Le rééducateur est un partenaire symbolique, mais il se trouve également mis en place de partenaire imaginaire, dans le jeu de l'enfant.

Le rééducateur joue avec l'enfant, lorsque celui-ci l'y invite, car il veille à ne pas faire intrusion dans un jeu dans lequel il est bon pour l'enfant d'être seul, même si c'est "seul en présence de quelqu'un", comme le théorise WINNICOTT (1958).

En général, l'enfant situe la scène du jeu théâtral, définit les personnages, le déroulement général de l'action. Il est le metteur en scène. Mais il est bon parfois que le rééducateur garde une marge de liberté par rapport au personnage, dans ses paroles par exemple. Il n'est pas une marionnette de l'enfant. Ses interventions, ses réactions personnelles en tant que personne dans le jeu, apportent l'ouverture, l'écart, la rupture, quelquefois, par rapport à ce que l'enfant attendait dans sa répétition, et permettent à celui-ci de dépasser des positions dans lesquelles il s'enlisait.

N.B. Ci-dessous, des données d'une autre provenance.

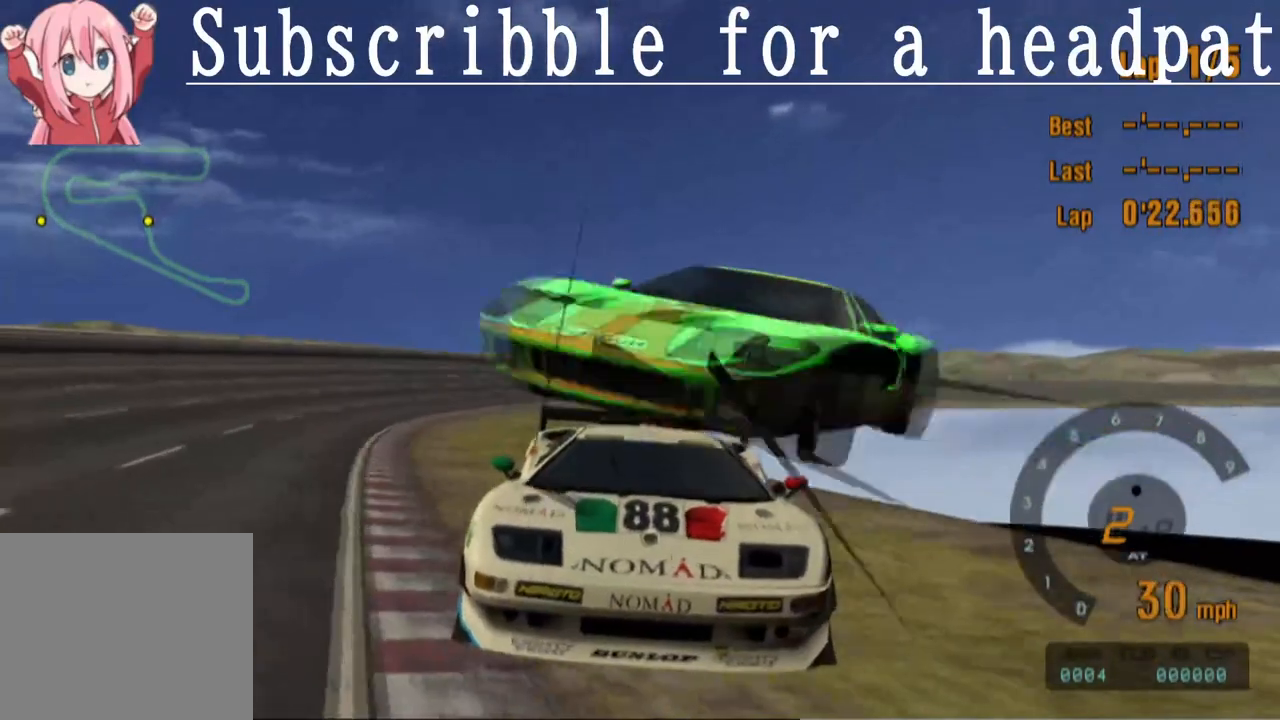
{"buttons": ["CROSS", "L1"], "left_stick": "center", "right_stick": "center", "events": []}
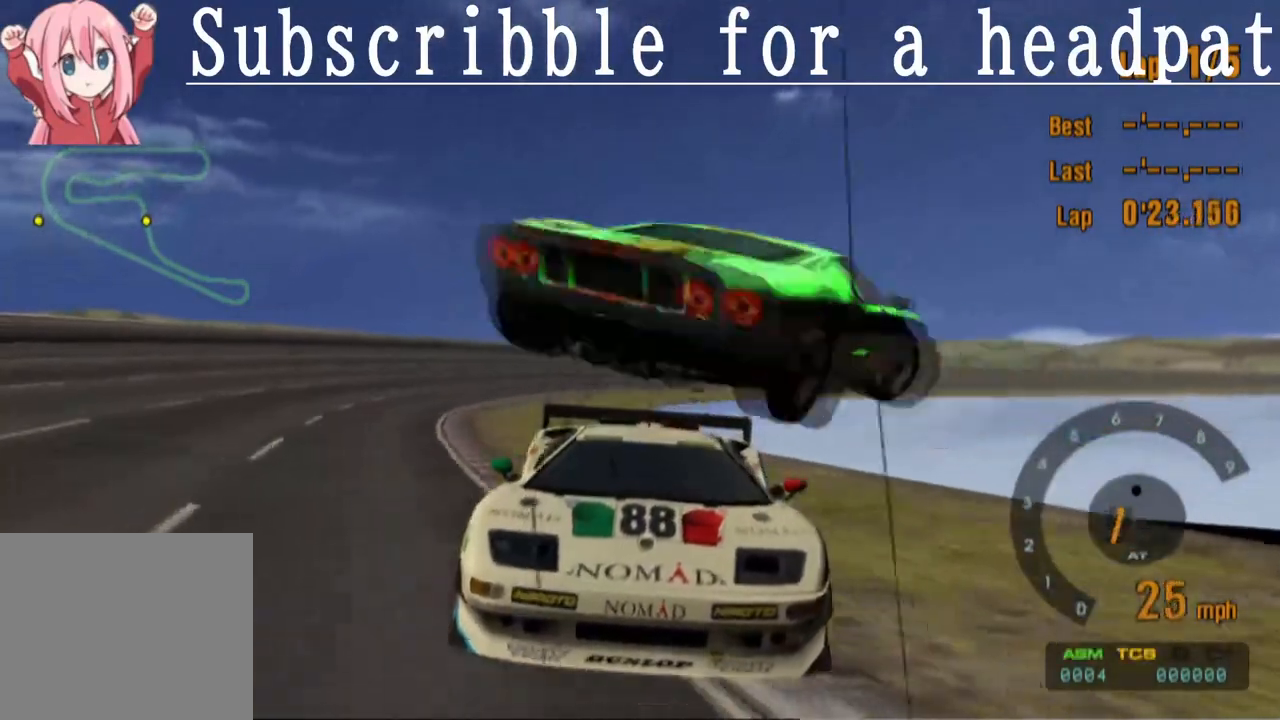
{"buttons": ["CROSS"], "left_stick": "center", "right_stick": "center", "events": [[33, "L1", "up"]]}
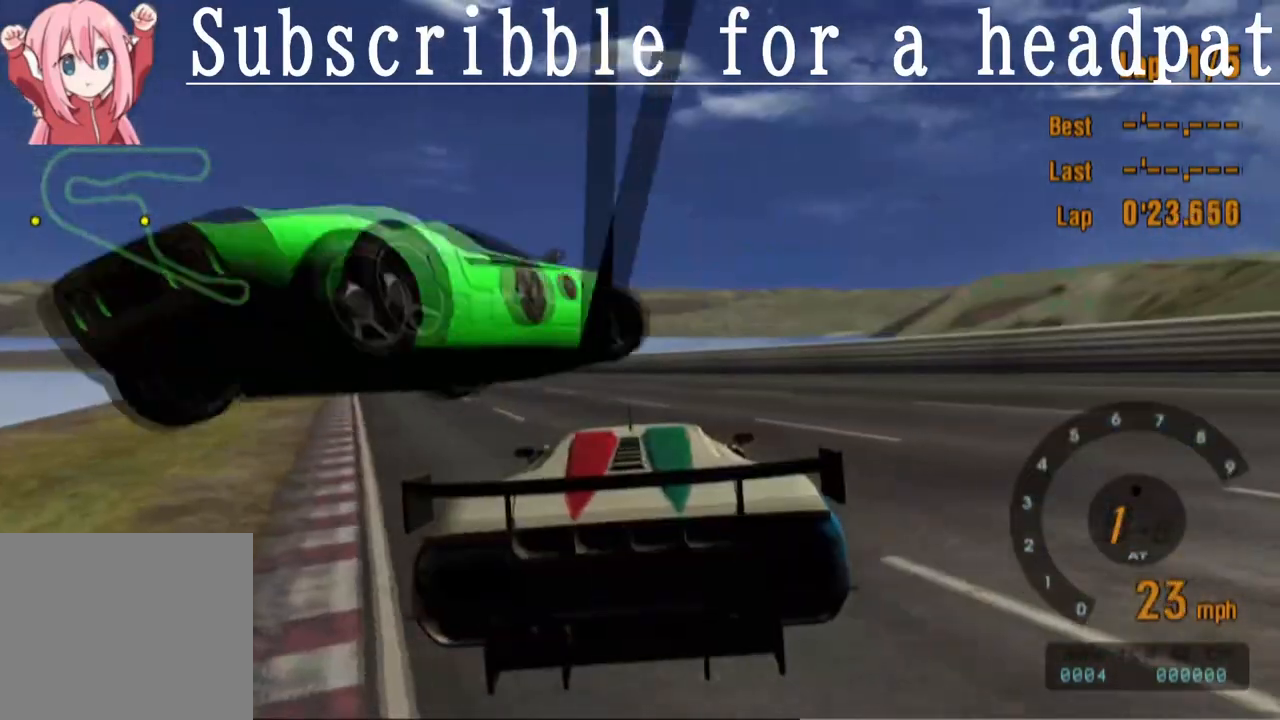
{"buttons": [], "left_stick": "center", "right_stick": "center", "events": [[417, "CROSS", "up"]]}
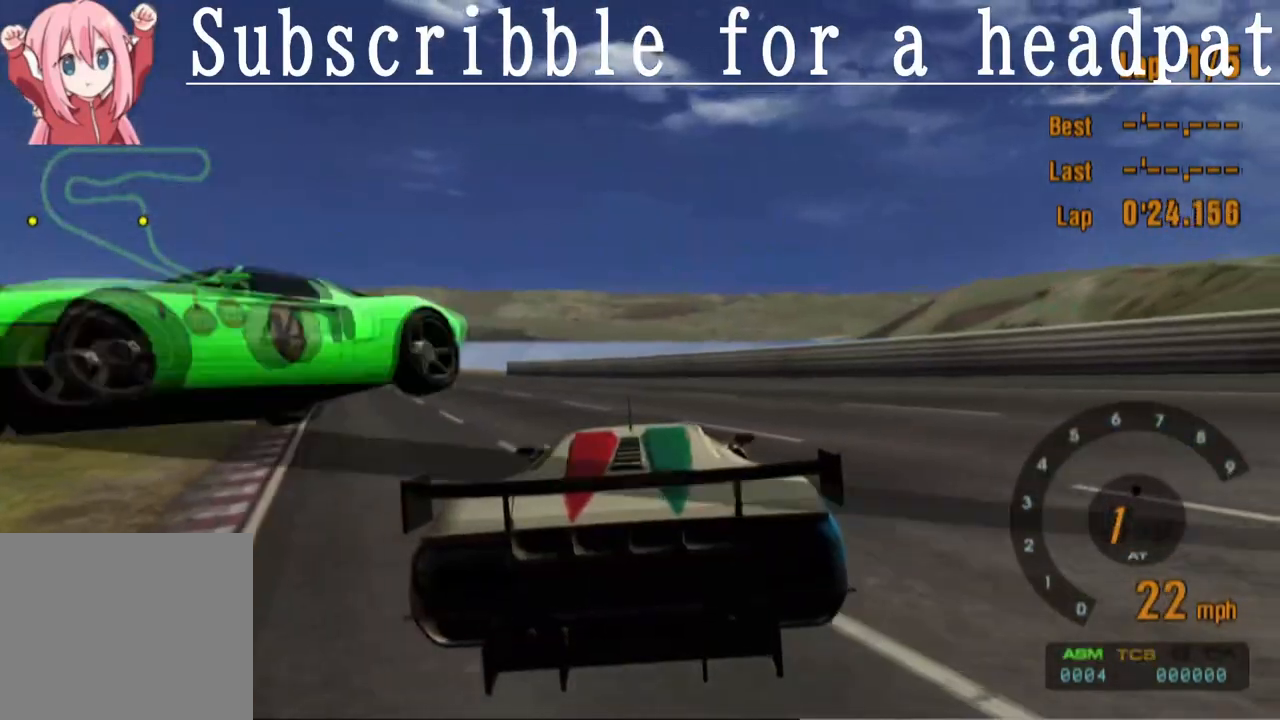
{"buttons": ["SQUARE"], "left_stick": "center", "right_stick": "center", "events": [[17, "SQUARE", "down"]]}
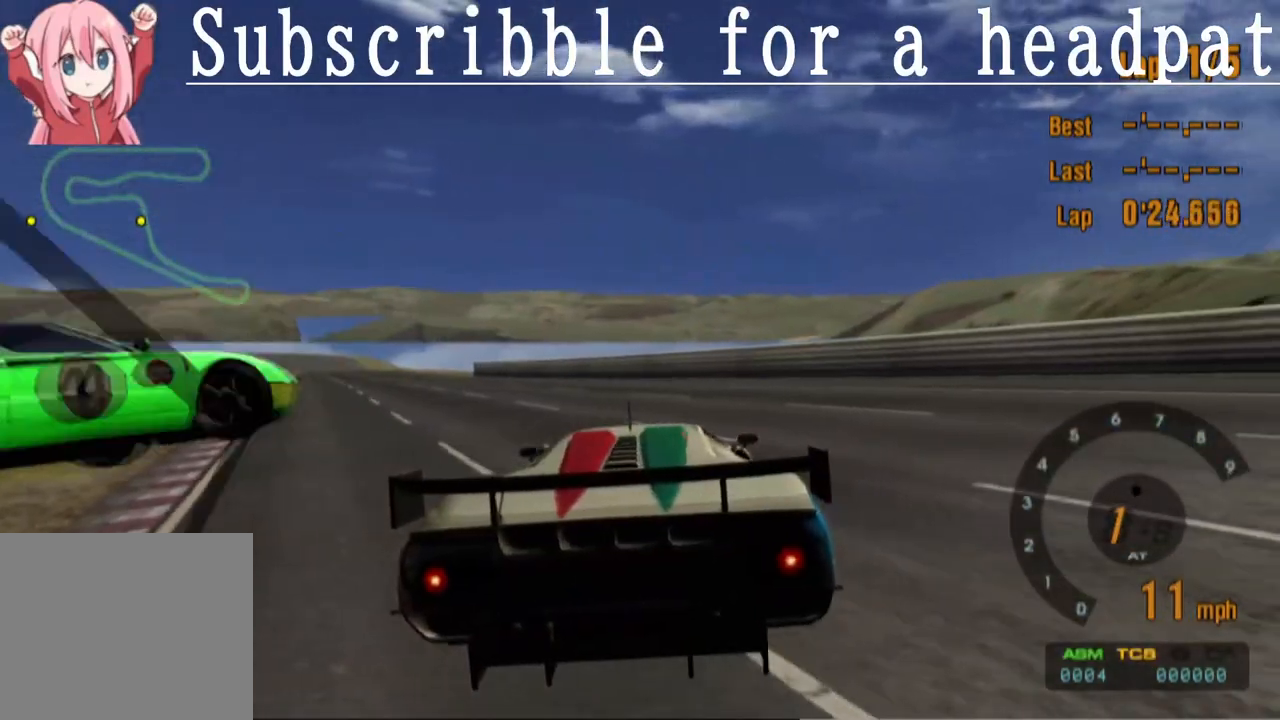
{"buttons": ["SQUARE"], "left_stick": "center", "right_stick": "center", "events": []}
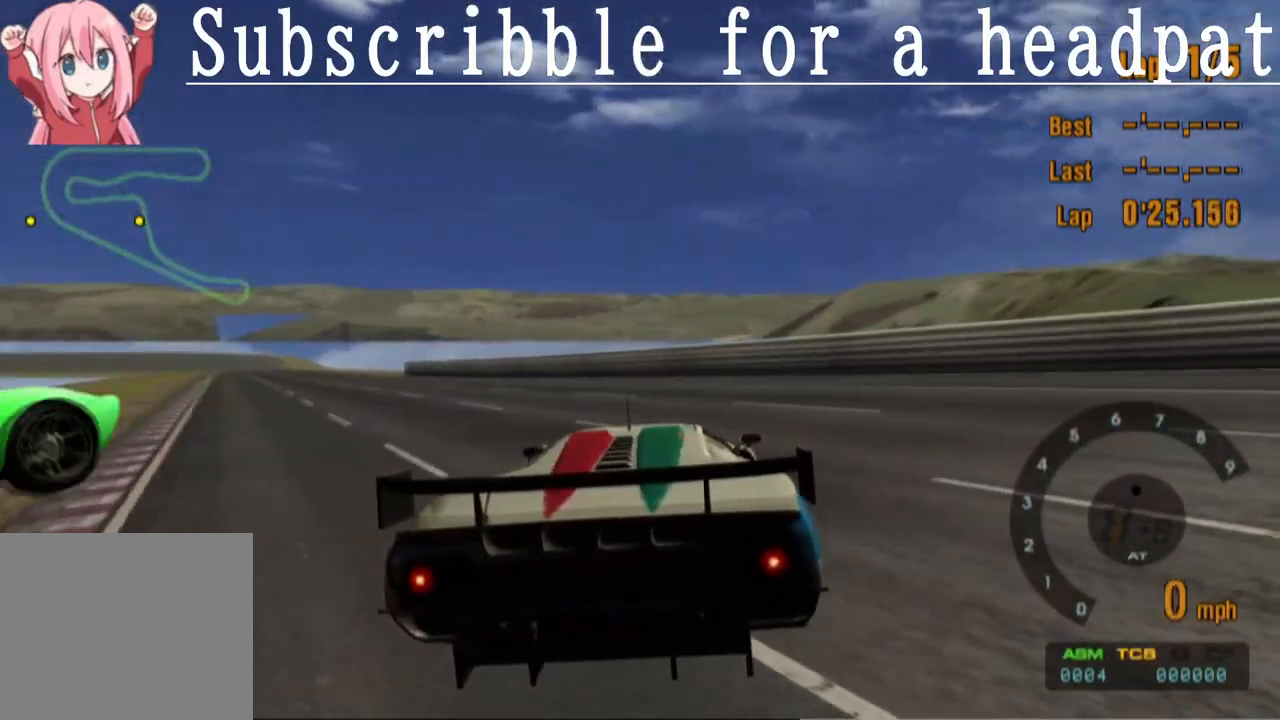
{"buttons": ["SQUARE", "L1"], "left_stick": "center", "right_stick": "center", "events": [[317, "L1", "down"]]}
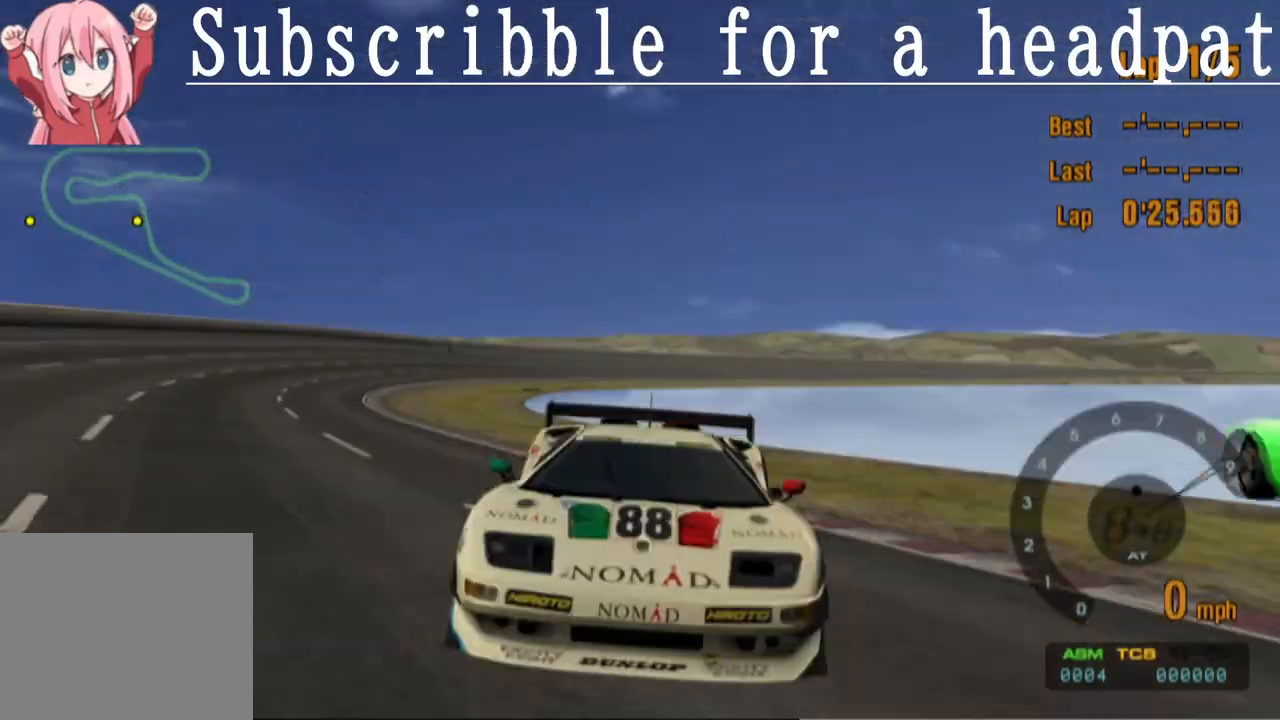
{"buttons": ["SQUARE", "L1"], "left_stick": "center", "right_stick": "center", "events": []}
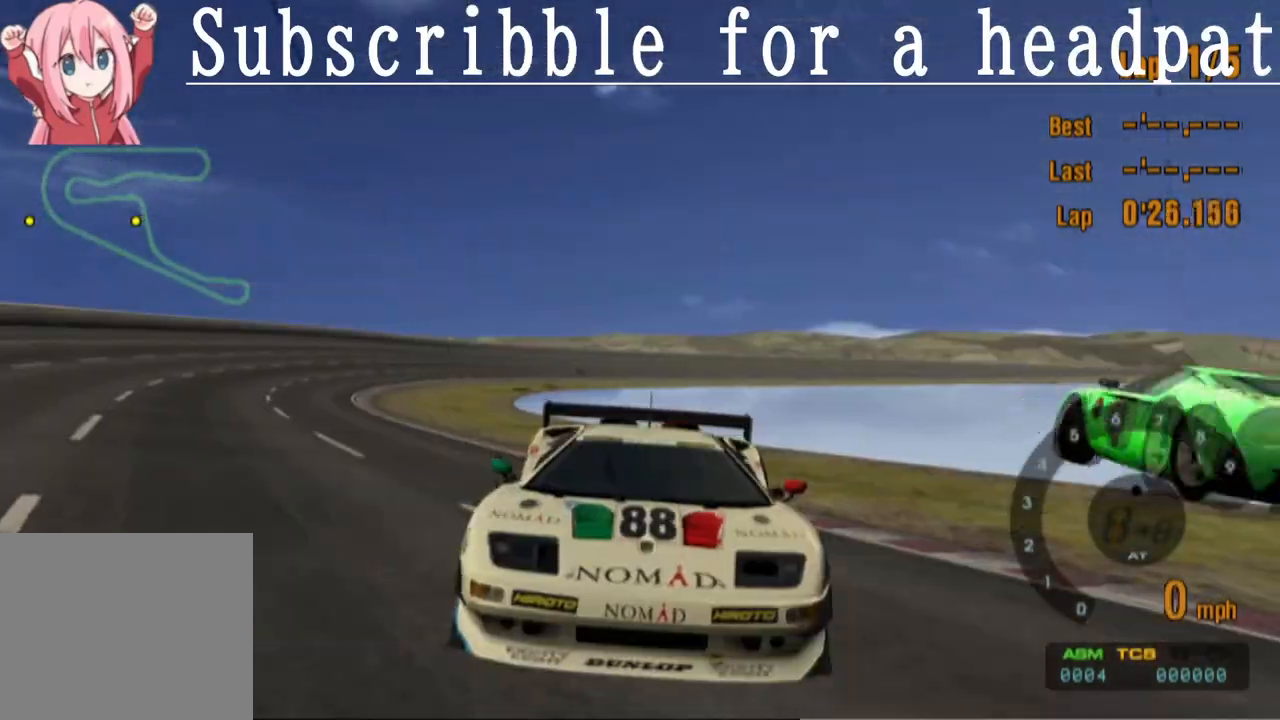
{"buttons": ["SQUARE", "L1"], "left_stick": "center", "right_stick": "center", "events": []}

Le rééducateur est partenaire symbolique de l'enfant. Garant du cadre, référé à la loi, inscrit lui-même par la construction de ses processus de pensée, dans des processus secondaires qui font intervenir l'ordre symbolique, cette position de partenaire symbolique lui permet d'aider l'enfant à donner du sens à son jeu, à l'inscrire à son tour dans la parole et dans le symbolique.

Cependant, la restitution et l'analyse des rencontres rééducatives, ont mis en évidence qu'il est nécessaire également pour l'enfant, à un moment donné de son processus, de considérer le rééducateur comme un partenaire imaginaire. Pour représenter son histoire, pour que celle-ci se déroule, l'enfant a besoin de projeter ses affects, ses émotions sur le rééducateur. Il a besoin que celui-ci les reprenne à son compte, d'une certaine manière. Dans le jeu, et dans le transfert, le rééducateur peut être "parent de recours" pour l'enfant, dans le sens que Jacques LEVINE donne à cette fonction. L'enfant peut alors réparer des relations attaquées, entamées, fissurées, avec les adultes, enseignants et parents. Par un jeu d'identifications réciproques, dans des changements de rôle, l'enfant peut vivre d'autres places, d'autres rôles, d'autres émotions, et, les faisant vivre à l'autre, retrouver une certaine maîtrise sur les événements de son histoire familiale ou scolaire. Tous les rééducateurs ont été à maintes reprises de "mauvais élèves très sots" qui se faisaient gronder par une petite fille, "maîtresse" de cinq ans, terrible de sévérité, au cours du jeu symbolique "de la maîtresse". Nous avons rapporté des exemples qui appartiennent à ce registre.

Pour le rééducateur, toute la question est de régler, d'ajuster sa distance par rapport au jeu. Trop de distanciation ne lui permet pas de partager les émotions de l'enfant, bloque ses propres processus transférentiels et donc sa compréhension de ce que vit cet enfant, et de ce qui se joue. Trop peu de distance, le "collage" de l'adulte dans le jeu avec l'enfant ne lui permet pas de "récupérer" la situation quand celle-ci devient dangereuse pour celui-ci, quand les pulsions surgissent, quand les émotions envahissent son psychisme, le submergent, et risquent d'enfermer l'un et l'autre dans une relation mortifère. En se référant à WINNICOTT (1971), on peut dire que l'enfant est dans le "play", tandis que le rééducateur est toujours nécessairement dans le "game", c'est-à-dire dans un jeu qui intègre ses propres règles, qui s'y réfère. On peut dire encore que l'adulte sait toujours qu'il fait semblant, "un semblant de partenaire imaginaire."